Numbers are for the convenience of the bank but was never intended to disregard the real name
of its depositors. The bank is engaged in business impressed with public trust, and it is its duty to
protect in return its clients and depositors who transact business with it. It should not be a matter
of the bank alone receiving deposits, lending out money and collecting interests. It is also its
obligation to see to it that all funds invested with it are properly accounted for and duly posted in
its ledgers.
Papa v. AU Valencia (284 SCRA 643)
Post under case digests, Commercial Law at Sunday, February 05, 2012 Posted by Schizophrenic
Mind
Facts: Myron Papa, acting as attorney-in-fact of Angela Butte, allegedly sold a parcel of land in
La Loma, Quezon City to Felix Penarroyo. However, prior to the alleged sale, the land was
mortgaged by Butte to Associated Banking Corporation along with other properties and after the
alleged sale but prior to the property’s release by delivery, Butte died. The Bank refused to release
the property despite Penarroyo’s unless and until the other mortgaged properties by Butte have
been redeemed and because of this Penarroyo settled to having the title of the property annotated.

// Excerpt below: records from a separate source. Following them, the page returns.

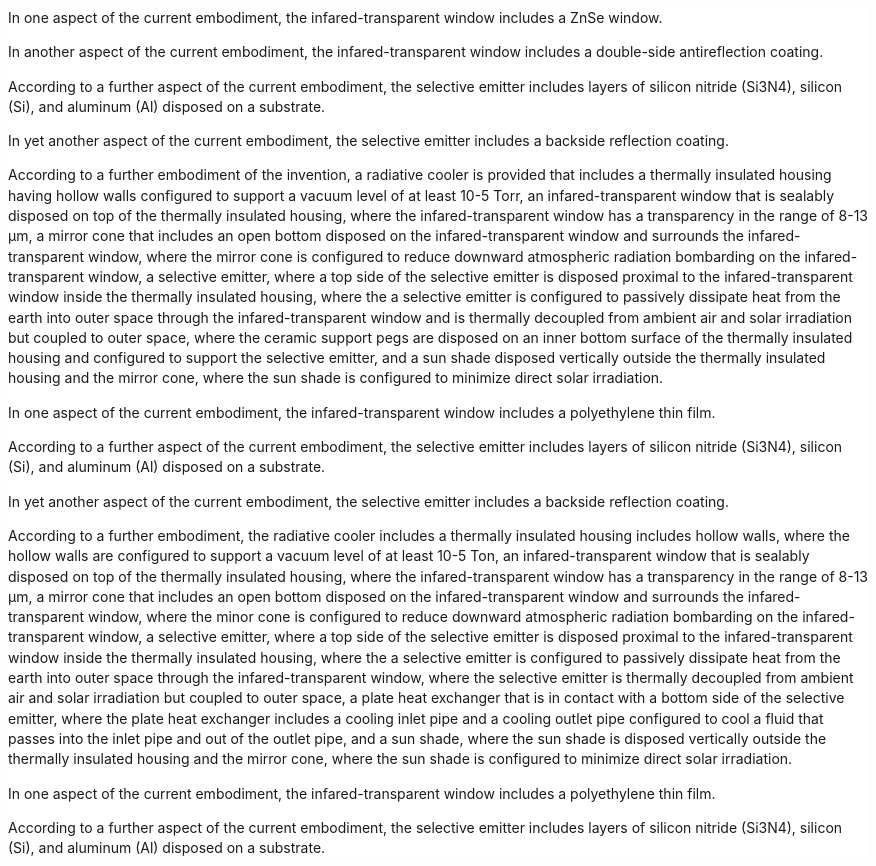 In one aspect of the current embodiment, the infared-transparent window includes a ZnSe window.

In another aspect of the current embodiment, the infared-transparent window includes a double-side antireflection coating.

According to a further aspect of the current embodiment, the selective emitter includes layers of silicon nitride (Si3N4), silicon (Si), and aluminum (Al) disposed on a substrate.

In yet another aspect of the current embodiment, the selective emitter includes a backside reflection coating.

According to a further embodiment of the invention, a radiative cooler is provided that includes a thermally insulated housing having hollow walls configured to support a vacuum level of at least 10-5 Torr, an infared-transparent window that is sealably disposed on top of the thermally insulated housing, where the infared-transparent window has a transparency in the range of 8-13 μm, a mirror cone that includes an open bottom disposed on the infared-transparent window and surrounds the infared-transparent window, where the mirror cone is configured to reduce downward atmospheric radiation bombarding on the infared-transparent window, a selective emitter, where a top side of the selective emitter is disposed proximal to the infared-transparent window inside the thermally insulated housing, where the a selective emitter is configured to passively dissipate heat from the earth into outer space through the infared-transparent window and is thermally decoupled from ambient air and solar irradiation but coupled to outer space, where the ceramic support pegs are disposed on an inner bottom surface of the thermally insulated housing and configured to support the selective emitter, and a sun shade disposed vertically outside the thermally insulated housing and the mirror cone, where the sun shade is configured to minimize direct solar irradiation.

In one aspect of the current embodiment, the infared-transparent window includes a polyethylene thin film.

According to a further aspect of the current embodiment, the selective emitter includes layers of silicon nitride (Si3N4), silicon (Si), and aluminum (Al) disposed on a substrate.

In yet another aspect of the current embodiment, the selective emitter includes a backside reflection coating.

According to a further embodiment, the radiative cooler includes a thermally insulated housing includes hollow walls, where the hollow walls are configured to support a vacuum level of at least 10-5 Ton, an infared-transparent window that is sealably disposed on top of the thermally insulated housing, where the infared-transparent window has a transparency in the range of 8-13 μm, a mirror cone that includes an open bottom disposed on the infared-transparent window and surrounds the infared-transparent window, where the minor cone is configured to reduce downward atmospheric radiation bombarding on the infared-transparent window, a selective emitter, where a top side of the selective emitter is disposed proximal to the infared-transparent window inside the thermally insulated housing, where the a selective emitter is configured to passively dissipate heat from the earth into outer space through the infared-transparent window, where the selective emitter is thermally decoupled from ambient air and solar irradiation but coupled to outer space, a plate heat exchanger that is in contact with a bottom side of the selective emitter, where the plate heat exchanger includes a cooling inlet pipe and a cooling outlet pipe configured to cool a fluid that passes into the inlet pipe and out of the outlet pipe, and a sun shade, where the sun shade is disposed vertically outside the thermally insulated housing and the mirror cone, where the sun shade is configured to minimize direct solar irradiation.

In one aspect of the current embodiment, the infared-transparent window includes a polyethylene thin film.

According to a further aspect of the current embodiment, the selective emitter includes layers of silicon nitride (Si3N4), silicon (Si), and aluminum (Al) disposed on a substrate.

It was later discovered that the mortgage rights of the Bank were transferred to one Tomas Parpana,
administrator of the estate of Ramon Papa Jr. and his since then been collecting rents. Despite
repeated demands of Penarroyo and Valencia, Papa refused to deliver the property which led to a
suit for specific performance. The trial court ruled in favor of Penarroyo and Valencia.
On appeal to the CA, and ultimately in relation to negotiable instruments, Papa averred that the
sale of the property was not consummated since the PCIB check issued by Penarroyo for payment
worth 40000 pesos was not encashed by him. However, the CA saw the contrary and that Papa in
fact encashed the check by means of a receipt.
Finally on appeal to the SC, Papa cited that according to Art 1249 of the Civil Code, payment of
checks only produce effect once they have been encashed and he insists that he never encashed the
check. He further alleged that if check was encashed, it should have been stamped as such or at
least a microfilm copy. It must be noted that the check was in possession of Papa for ten (10) years
from the time payment was made to him.
Issue: Whether or not the check was encashed and can be considered effective as payment
Held: YES. The Court held that acceptance of a check implies an undertaking of due diligence in
presenting it for payment, and if he from whom it is received sustains loss by want of such
diligence, it will be held to operate as actual payment of the debt or obligation for which it is given.
In this case, granting that check was never encashed, Papa’s failure to do so for more than ten (10)
years undoubtedly resulted in the impairment of the check through his unreasonable and
unexplained delay.
After more than ten (10) years from the payment in part by cash and in part by check, the
presumption is that the check had been encashed.